Die Schneidbrenner-Bande ist einfach nicht zu fassen: Seit Monaten geht sie auf Beutezug – und das nicht mehr nur im Großraum Stuttgart. Die Polizei schlägt Alarm: Sie hat schon 220 Fälle und über einen halbe Million Euro Schaden
Stuttgart - Sie lassen sich einfach nicht stoppen – und sind mittlerweile in ganz Süddeutschland unterwegs: Die Mitglieder einer Schneiderbrenner-Bande nehmen weiter Zigarettenautomaten ins Visier. Die Polizei zählt inzwischen 220 Fälle – der Schaden beträgt über eine halbe Million Euro.
In der Region Stuttgart waren die Täter zuletzt in Benningen im Kreis Ludwigsburg unterwegs, wo sie zwei Automaten mit einer sogenannten Thermolanze aufschweißten. Wenige Tage zuvor hatten sie in Remshalden-Geradstetten (Rems-Murr-Kreis) zugeschlagen und Tausende Euro Schaden angerichtet. Bereits im Sommer hatte unsere Zeitung von der unheimlichen Serie berichtet, die auch Stuttgart und die Landkreise Böblingen und Esslingen nicht verschonte.
Keine gemeinsame Ermittlungsgruppe
„Die reisende Tätergruppe hat allein bei uns 34-mal zugeschlagen“, sagt Polizeisprecher Peter Widenhorn, der für die Kreise Böblingen und Ludwigsburg zuständig ist. „Es muss sich um mehrere Gruppierungen handeln, die jetzt wieder verstärkt unterwegs sind“, sagt Holger Bienert vom Polizeipräsidium Aalen, das unter anderem die Fälle aus dem Rems-Murr-Kreis aufgreift. Eine gemeinsame Ermittlungsgruppe gibt es nicht – jeder Fall wird tatortunabhängig von der jeweiligen Kripo bearbeitet. Man informiere sich aber gegenseitig, heißt es. In diesen Tagen müssen Ermittler im Großraum Karlsruhe sowie Landau in der Pfalz den Tätern nachspüren.
220 Fälle – und noch keine Festnahme? Dabei ist die Arbeit des Nachts gar nicht unauffällig. Während der Tat wird es durch die Schweißflamme um den Automaten sehr hell, deutlich sichtbarer Rauch wird von lautem Knistern begleitet. Doch bisher gibt es noch keine Zeugen, die rechtzeitig die Polizei alarmieren konnten.

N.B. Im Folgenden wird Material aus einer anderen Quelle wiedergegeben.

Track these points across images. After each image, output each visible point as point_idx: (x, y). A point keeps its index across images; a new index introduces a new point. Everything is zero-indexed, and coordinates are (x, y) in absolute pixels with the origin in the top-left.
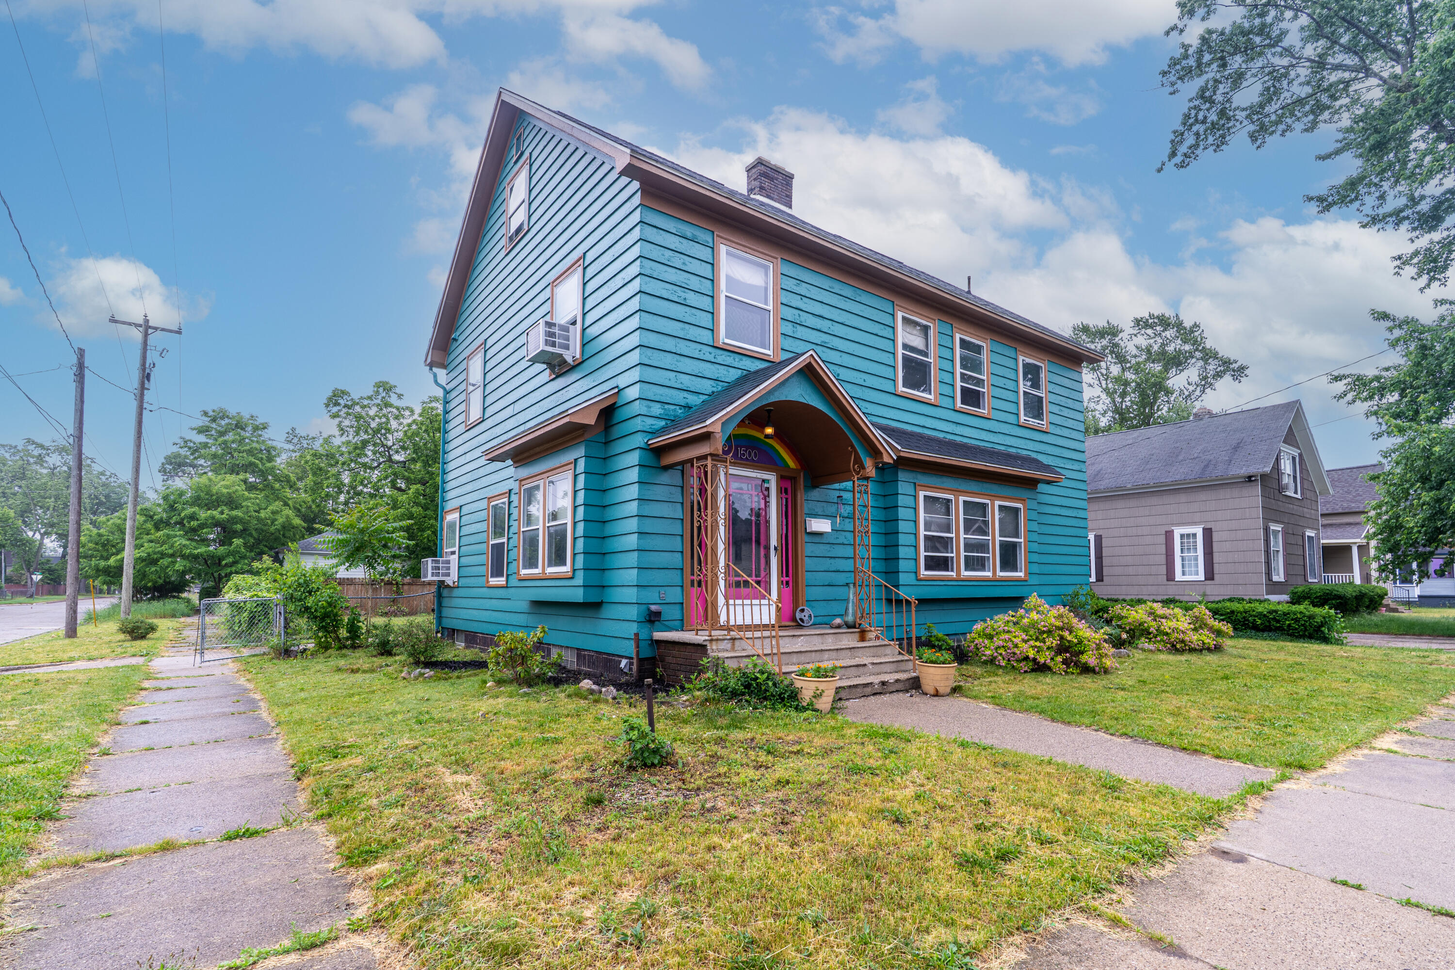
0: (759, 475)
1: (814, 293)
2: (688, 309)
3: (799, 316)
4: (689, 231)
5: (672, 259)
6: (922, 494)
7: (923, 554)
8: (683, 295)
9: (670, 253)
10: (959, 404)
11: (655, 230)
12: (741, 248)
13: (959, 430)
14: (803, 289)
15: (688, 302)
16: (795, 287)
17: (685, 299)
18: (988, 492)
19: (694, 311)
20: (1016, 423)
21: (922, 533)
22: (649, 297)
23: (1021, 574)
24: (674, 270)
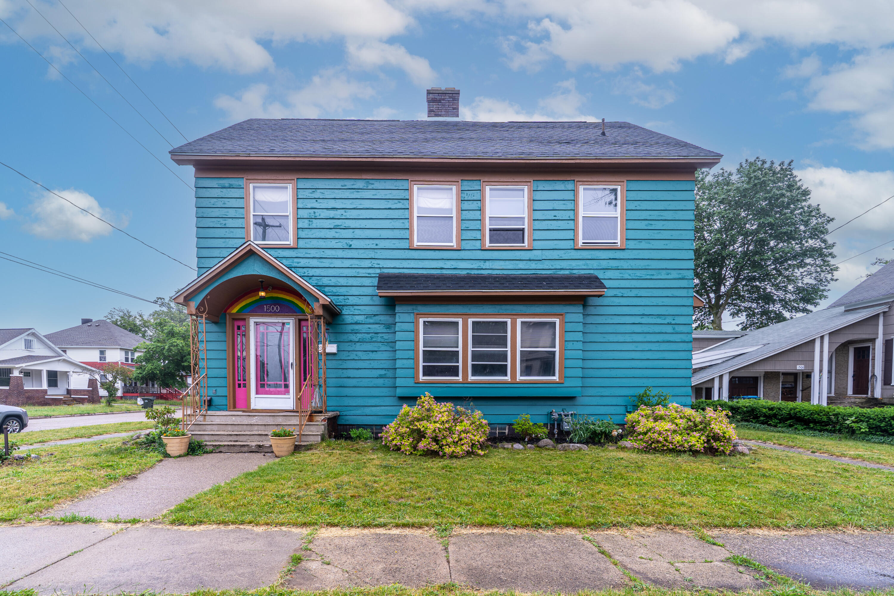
0: (280, 321)
1: (328, 194)
2: (227, 230)
3: (314, 213)
4: (226, 182)
5: (216, 203)
6: (421, 321)
7: (421, 364)
8: (224, 222)
9: (215, 200)
10: (488, 244)
11: (205, 189)
12: (265, 181)
13: (488, 265)
14: (318, 194)
15: (227, 226)
16: (310, 195)
17: (225, 224)
18: (508, 312)
19: (232, 229)
20: (572, 247)
21: (421, 348)
22: (202, 229)
23: (556, 378)
24: (217, 209)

Die genaueste Täterbeschreibung stammt noch aus Lenningen (Kreis Esslingen), wo ein 25 bis 30 Jahre alter, 1,80 Meter großer Mann mit kurzen Haaren, großer Nase und südosteuropäischem Äußeren beobachtet wurde. In Stuttgart fiel im Juli ein Opel Zafira als Fluchtfahrzeug auf, in Murrhardt (Rems-Murr-Kreis) war es ein silberner Transporter mit Hochdach.
Ein Hersteller ist besonders im Visier
Betroffen sind verschiedene Automaten-Aufsteller – und einige haben inzwischen eine Belohnung von bis zu 10 000 Euro für entscheidende Hinweise ausgesetzt. Die Serientaten haben freilich eine Gemeinsamkeit: Die Täter nehmen offenbar bevorzugt Geräte eines führenden Herstellers aus dem mittelfränkischen Herrieden ins Visier. Denn die lassen sich offenbar durch gestiegen Sicherheitsvorkehrungen nicht einfach nur aufhebeln: „Die Schweiß-Methode wird offenbar gewählt, wenn die Automaten innen wie außen entsprechende Sicherheitsmaßnahmen vorweisen“, sagt Clemens Gansbiller, Produktmanager der Firma Sielaff. In der Vergangenheit habe es lediglich Einzelfälle gegeben.
Nun scheinen aber diverse Gruppierungen, die aus dem früheren Jugoslawien vermutet werden. eine serienreife Methode gefunden zu haben. Die Polizei bittet um Aufmerksamkeit – und den schnellen Ruf 110.